WHAT IS REQUIRED
Quote every line of the material below word for word, leaving out the pictures.

* START MATERIAL PROVIDED *

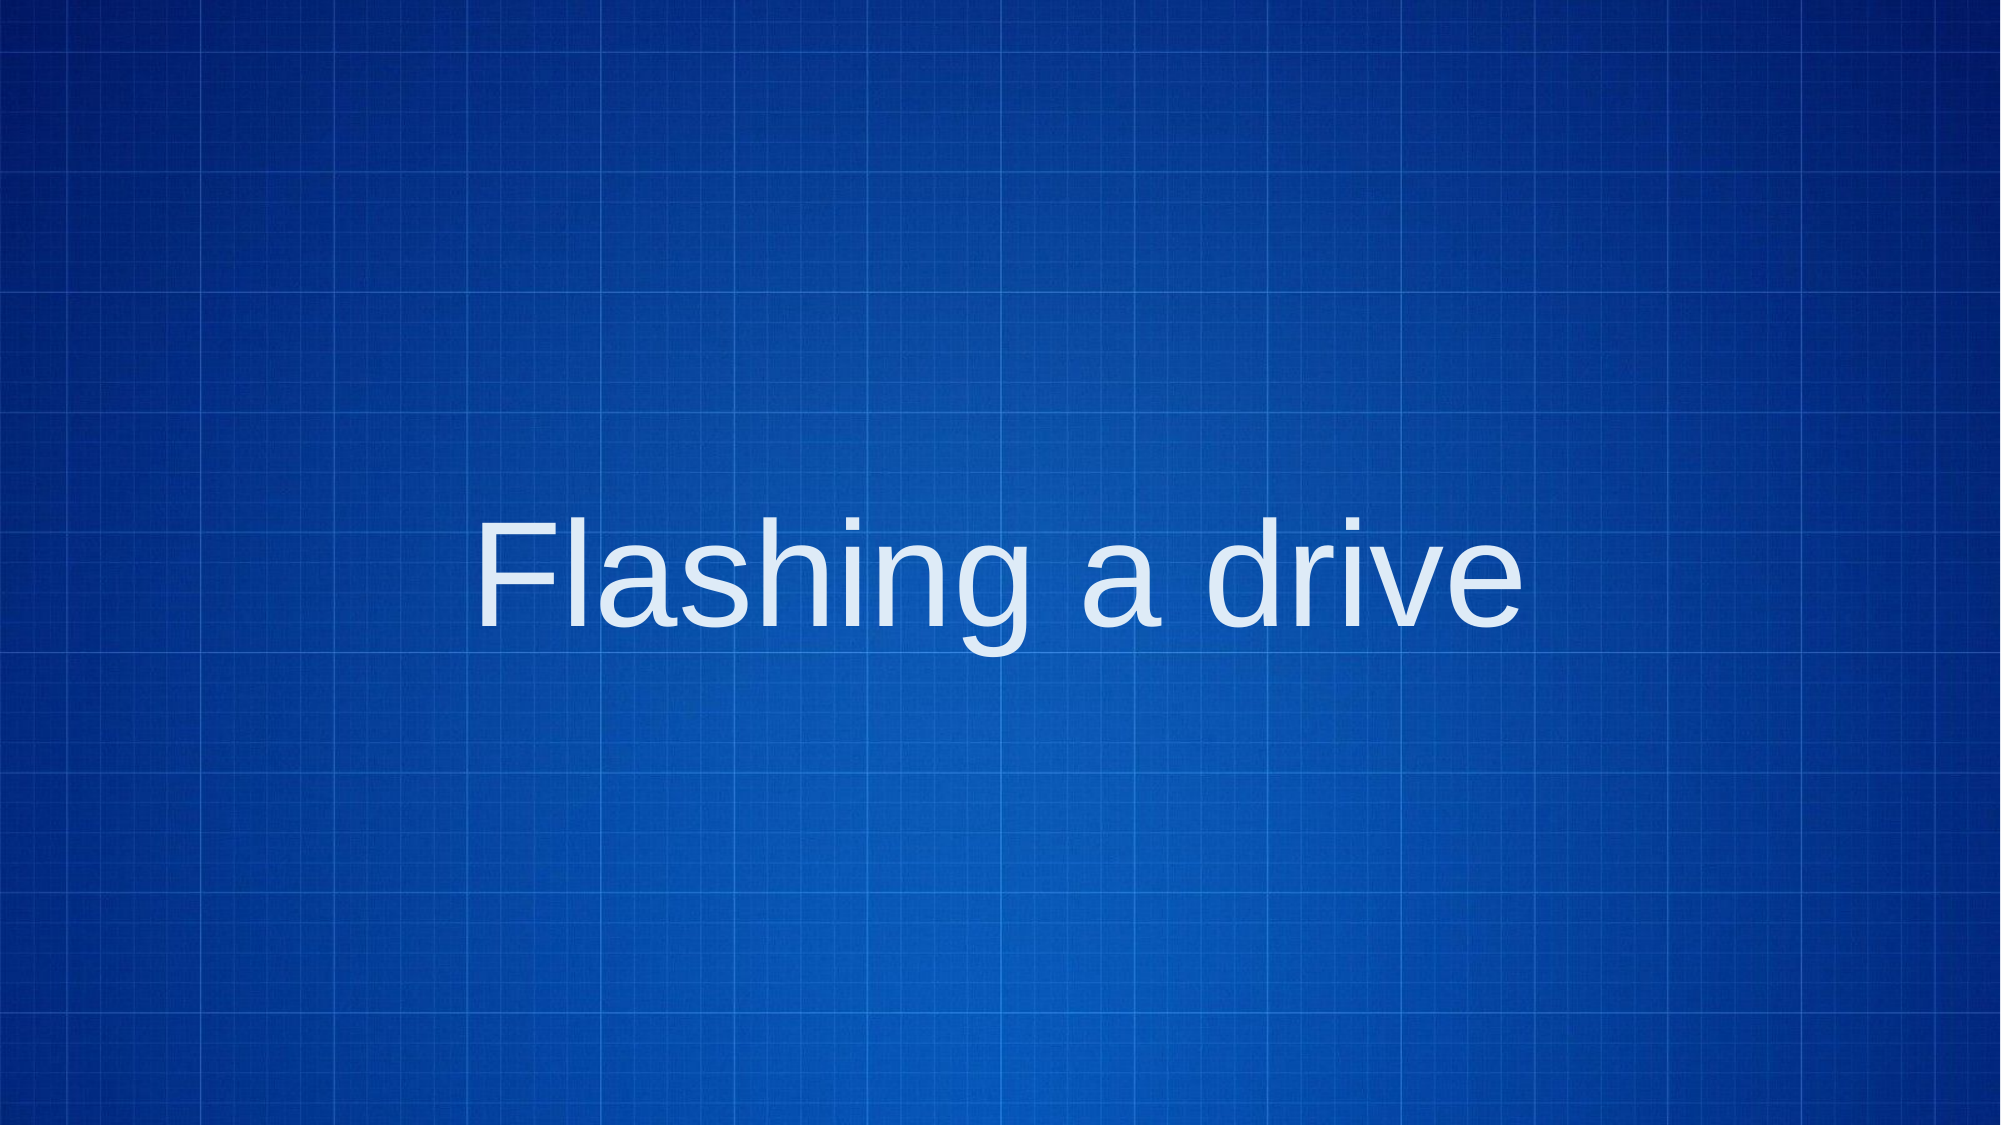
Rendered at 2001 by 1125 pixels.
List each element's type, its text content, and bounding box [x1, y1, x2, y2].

title Flashing a drive [218, 479, 1782, 677]
picture [0, 0, 2001, 1125]
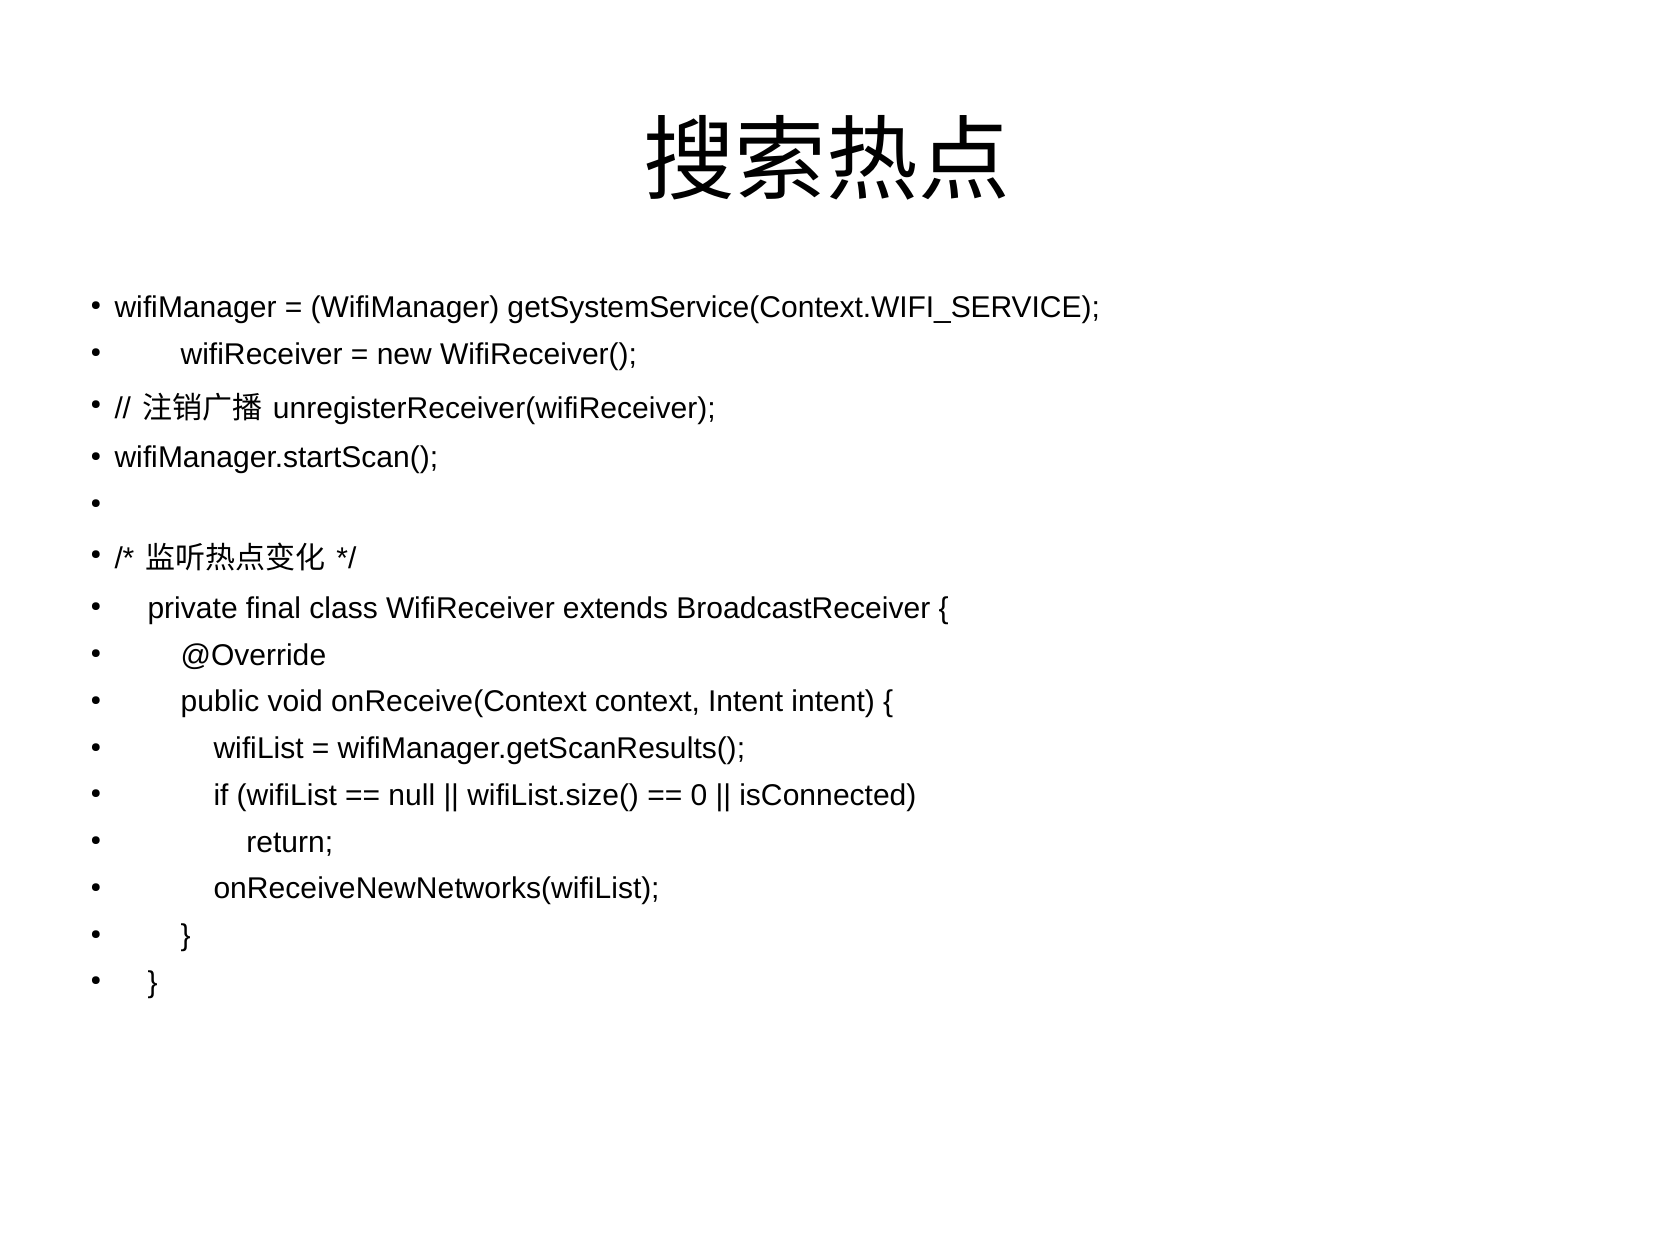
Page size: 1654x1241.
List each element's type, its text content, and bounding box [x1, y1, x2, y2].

title 搜索热点 [82, 49, 1571, 257]
list wifiManager = (WifiManager) getSystemService(Context.WIFI_SERVICE); wifiReceiver = new WifiReceiver(); // 注销广播 unregisterReceiver(wifiReceiver); wifiManager.startScan(); /* 监听热点变化 */ private final class WifiReceiver extends BroadcastReceiver { @Override public void onReceive(Context context, Intent intent) { wifiList = wifiManager.getScanResults(); if (wifiList == null || wifiList.size() == 0 || isConnected) return; onReceiveNewNetworks(wifiList); } } [82, 290, 1571, 1010]
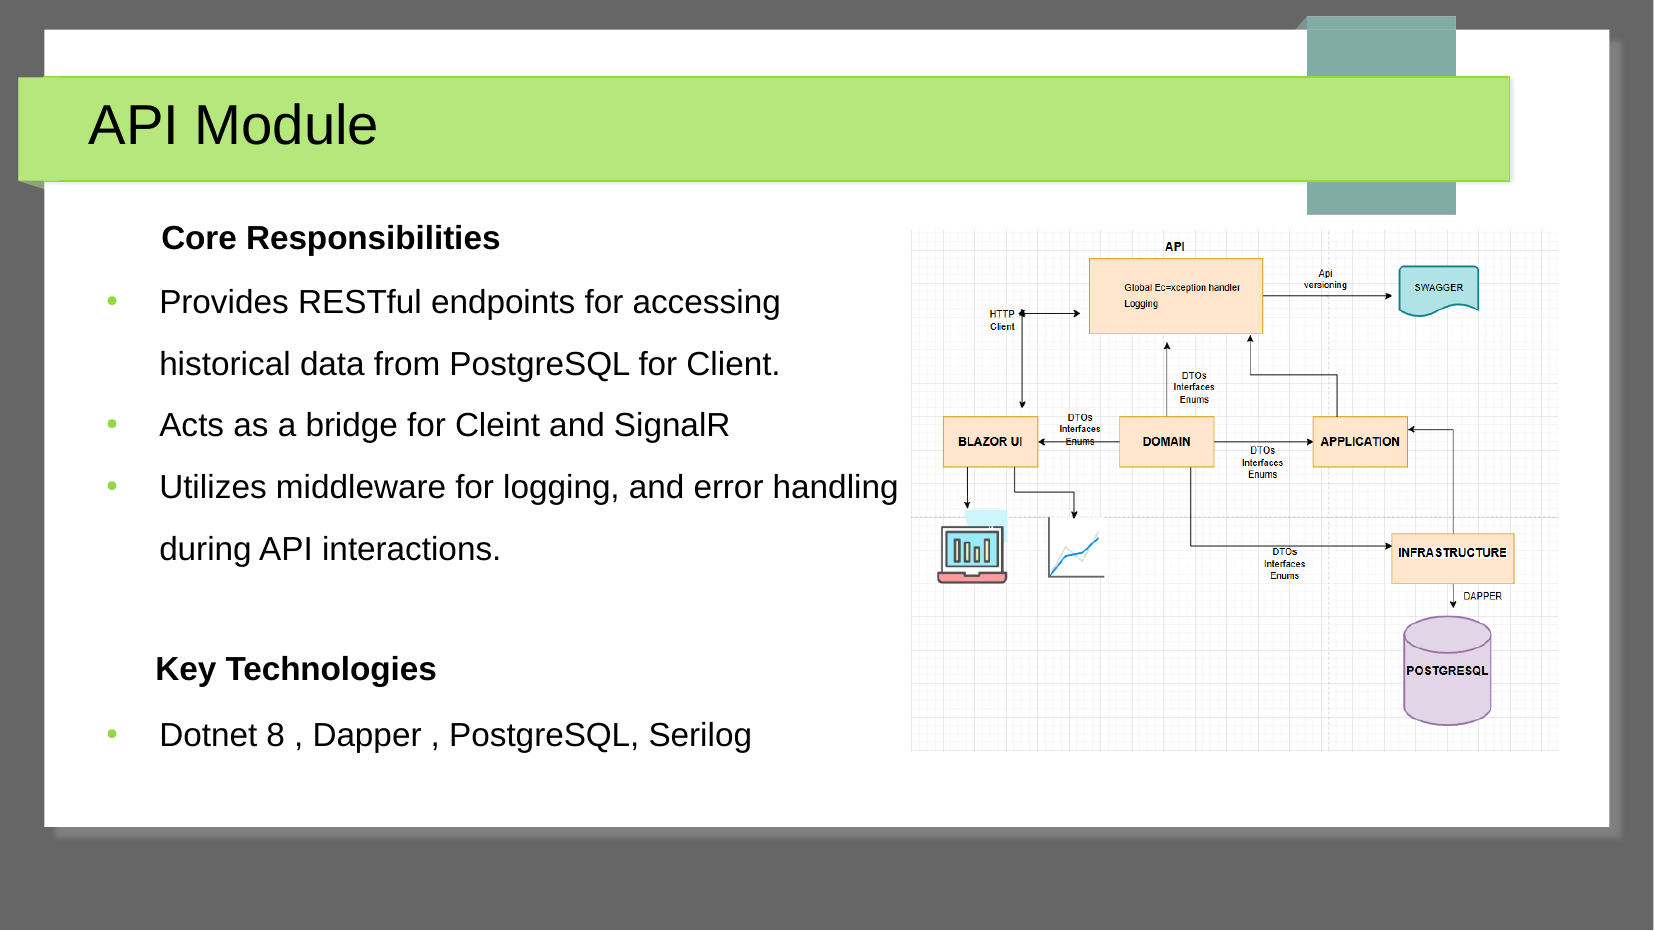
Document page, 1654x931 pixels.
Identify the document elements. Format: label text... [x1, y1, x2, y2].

* END MATERIAL PROVIDED *

CORRECT ANSWER
Rendered at 2001 by 1125 pixels.
List each element's type, its text content, and bounding box [x1, y1, x2, y2].

title Flashing a drive [218, 479, 1782, 677]
picture [0, 0, 2001, 1125]
Page size: 1654x1241.
List each element's type, its text content, and bounding box [x1, y1, x2, y2].

title 搜索热点 [82, 49, 1571, 257]
list wifiManager = (WifiManager) getSystemService(Context.WIFI_SERVICE); wifiReceiver = new WifiReceiver(); // 注销广播 unregisterReceiver(wifiReceiver); wifiManager.startScan(); /* 监听热点变化 */ private final class WifiReceiver extends BroadcastReceiver { @Override public void onReceive(Context context, Intent intent) { wifiList = wifiManager.getScanResults(); if (wifiList == null || wifiList.size() == 0 || isConnected) return; onReceiveNewNetworks(wifiList); } } [82, 290, 1571, 1010]
Document page, 1654x931 pixels.
Identify the document elements. Format: label text... [x1, y1, x2, y2].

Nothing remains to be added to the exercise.